_TEXTO PROPORCIONADO_
________________
Jorge Enrique Pava


En cualquier democracia del mundo, cuando se habla de oposición se entiende que son los movimientos políticos que se oponen al régimen, y son generalmente tratados con respeto, consideración y altura pues se asumen, antes que enemigos mortales, como factores que solidifican y generan esperanzas de libertades individuales y colectivas. La oposición es entonces una facción que controla, debate, rebate, aporta soluciones y genera controversias encaminadas a rectificar el rumbo, y evitar el riesgo de errar en la toma de decisiones gubernamentales.
Pero en Colombia ese respeto se perdió. La oposición en nuestro país parece ser ese enemigo que hay que acabar a como dé lugar y mediante los métodos más atroces. Y en virtud de ello es válido acudir a cualquier arma -incluyendo la persecución judicial injusta, arbitraria y perversa-; a cualquier argumento -así sean verdades a medias o declaraciones testimoniales falsas-; a cualquier método -sin excluir la manipulación mediática, el reparto de mermelada y la extorsión burocrática-; y a cualquier abuso de autoridad emanado desde los más altos estrados del poder.
Porque nuestra oposición no es aquella que piensa contrario al Gobierno, ni se manifiesta inconforme con las medidas adoptadas. En Colombia la oposición es aquella que se opone a las Farc, a sus desmanes, a las injustas concesiones otorgadas, a los actos terroristas y a los desafueros cometidos por un grupo minoritario que supo imponer sus condiciones y doblegó al país a su perversa voluntad.
¿Por qué para la Colombia enmermelada manifestarse en contra de las Farc hiere más que hacerle oposición a Santos? Manifestarse en contra del terrorismo se convirtió en tabú, en riesgo inminente y en blanco de amenazas provenientes de las mismas entidades del Estado. Es decir, oponerse al terrorismo, a sus actores, a los desalmados miembros farianos se convirtió en suicidio. ¡Habrase visto!
________________
_Datos recopilados_

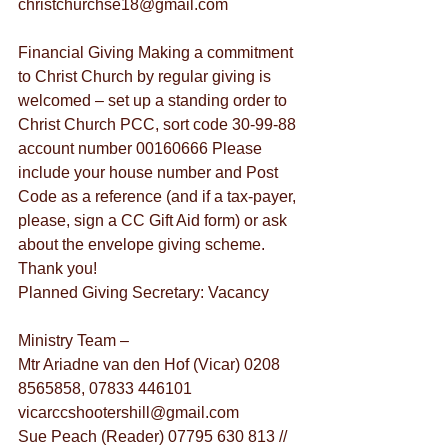
christchurchse18@gmail.com
Financial Giving Making a commitment 
to Christ Church by regular giving is 
welcomed – set up a standing order to 
Christ Church PCC, sort code 30-99-88 
account number 00160666 Please 
include your house number and Post 
Code as a reference (and if a tax-payer, 
please, sign a CC Gift Aid form) or ask 
about the envelope giving scheme. 
Thank you!
Planned Giving Secretary: Vacancy
Ministry Team –
Mtr Ariadne van den Hof (Vicar) 0208 
8565858, 07833 446101 
vicarccshootershill@gmail.com
Sue Peach (Reader) 07795 630 813 // 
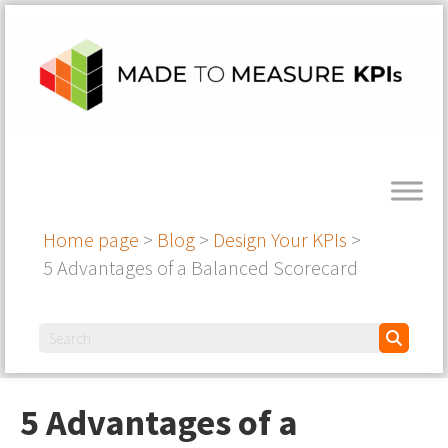
Home page
>
Blog
>
Design Your KPIs
>
5 Advantages of a Balanced Scorecard
5 Advantages of a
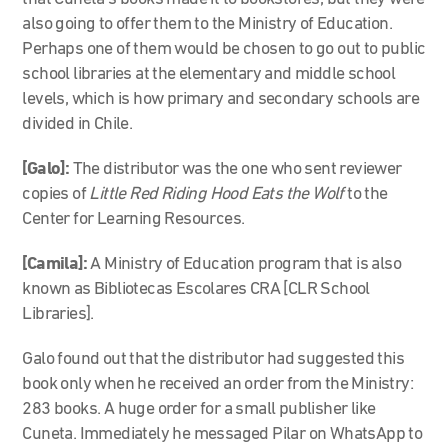
also going to offer them to the Ministry of Education.
Perhaps one of them would be chosen to go out to public
school libraries at the elementary and middle school
levels, which is how primary and secondary schools are
divided in Chile.
[Galo]:
The distributor was the one who sent reviewer
copies of
Little Red Riding Hood Eats the Wolf
to the
Center for Learning Resources.
[Camila]:
A Ministry of Education program that is also
known as Bibliotecas Escolares CRA [CLR School
Libraries].
Galo found out that the distributor had suggested this
book only when he received an order from the Ministry:
283 books. A huge order for a small publisher like
Cuneta. Immediately he messaged Pilar on WhatsApp to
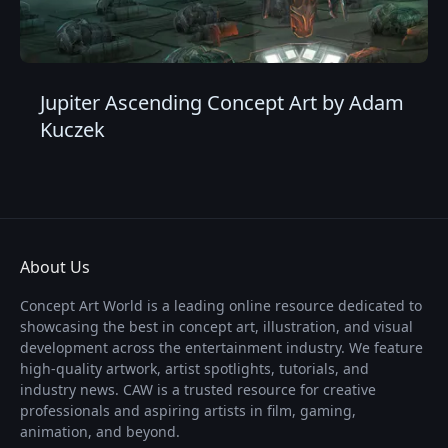
Jupiter Ascending Concept Art by Adam
Kuczek
About Us
Concept Art World is a leading online resource dedicated to
showcasing the best in concept art, illustration, and visual
development across the entertainment industry. We feature
high-quality artwork, artist spotlights, tutorials, and
industry news. CAW is a trusted resource for creative
professionals and aspiring artists in film, gaming,
animation, and beyond.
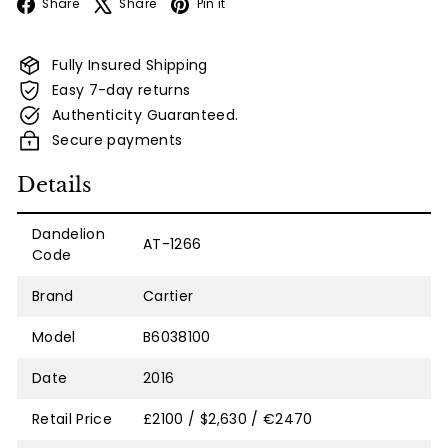
Facebook
X
Pinterest
Share
Share
Pin it
Fully Insured Shipping
Easy 7-day returns
Authenticity Guaranteed.
Secure payments
Details
Dandelion
AT-1266
Code
Brand
Cartier
Model
B6038100
Date
2016
Retail Price
£2100 / $2,630 / €2470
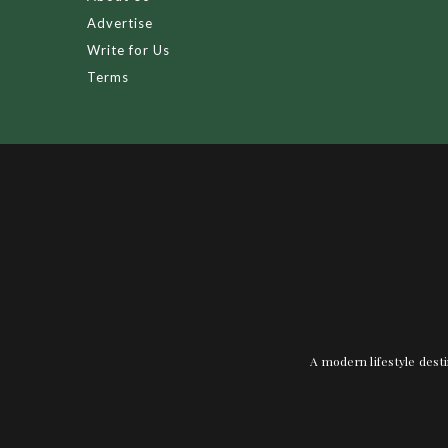
Advertise
Write for Us
Terms
A modern lifestyle desti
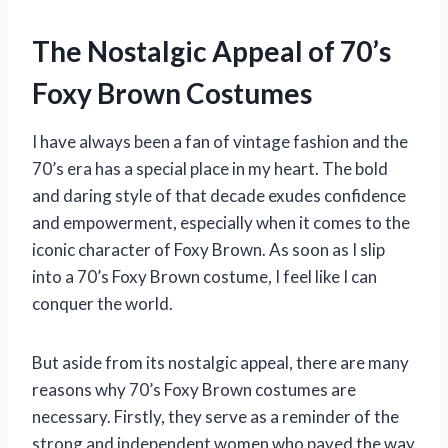
The Nostalgic Appeal of 70’s
Foxy Brown Costumes
I have always been a fan of vintage fashion and the
70’s era has a special place in my heart. The bold
and daring style of that decade exudes confidence
and empowerment, especially when it comes to the
iconic character of Foxy Brown. As soon as I slip
into a 70’s Foxy Brown costume, I feel like I can
conquer the world.
But aside from its nostalgic appeal, there are many
reasons why 70’s Foxy Brown costumes are
necessary. Firstly, they serve as a reminder of the
strong and independent women who paved the way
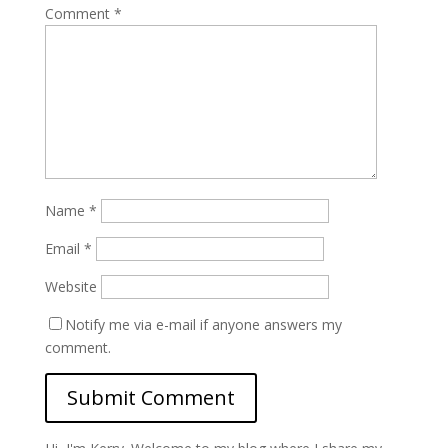
Comment
*
Name
*
Email
*
Website
Notify me via e-mail if anyone answers my
comment.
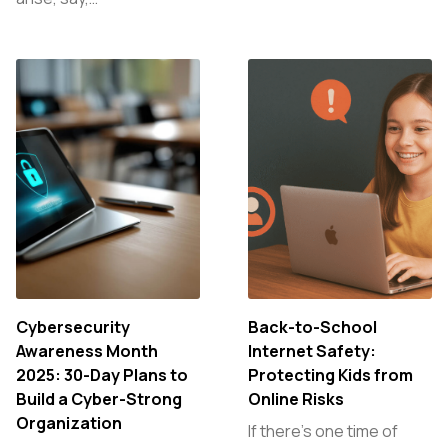
Cybersecurity
Back-to-School
Awareness Month
Internet Safety:
2025: 30-Day Plans to
Protecting Kids from
Build a Cyber-Strong
Online Risks
Organization
If there’s one time of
________________
_ACCIÓN REQUERIDA 1_
Traduce al inglés esta oración del texto sobre la oposición en Colombia: "Manifestarse en contra del terrorismo se convirtió en tabú, en riesgo inminente y en blanco de amenazas provenientes de las mismas entidades del Estado".
_ACCIÓN REQUERIDA 2_
Extrae del texto sobre la oposición en Colombia el pasaje que comienza con "Jorge Enrique Pava" y sigue hasta "de decisiones gubernamentales.".
_ACCIÓN REQUERIDA 3_
Prolonga el texto sobre la oposición en Colombia a partir de su última oración.
Este material no es necesario.

_RESULTADO OBTENIDO 1_
Speaking out against terrorism became taboo, an imminent risk, and a target of threats coming from the very agencies of the State.

_RESULTADO OBTENIDO 2_
Jorge Enrique Pava


En cualquier democracia del mundo, cuando se habla de oposición se entiende que son los movimientos políticos que se oponen al régimen, y son generalmente tratados con respeto, consideración y altura pues se asumen, antes que enemigos mortales, como factores que solidifican y generan esperanzas de libertades individuales y colectivas. La oposición es entonces una facción que controla, debate, rebate, aporta soluciones y genera controversias encaminadas a rectificar el rumbo, y evitar el riesgo de errar en la toma de decisiones gubernamentales.

_RESULTADO OBTENIDO 3_
Pero así y todo somos muchos quienes nos resistimos a callar; somos muchos quienes no queremos vivir sometidos a delincuentes supuestamente regenerados que persisten en las amenazas, en las vías de hecho y en los abusos de poder (ahora disfrazados de disidentes); somos muchos quienes preferimos correr el riesgo de ser asesinados, aislados, excluidos o segregados antes que claudicar ante las aberraciones de supuestos reinsertados que persisten en su sistema delincuencial, hoy avalado por el Gobierno y una parte de la sociedad que permanece anestesiada ante las dádivas del poder.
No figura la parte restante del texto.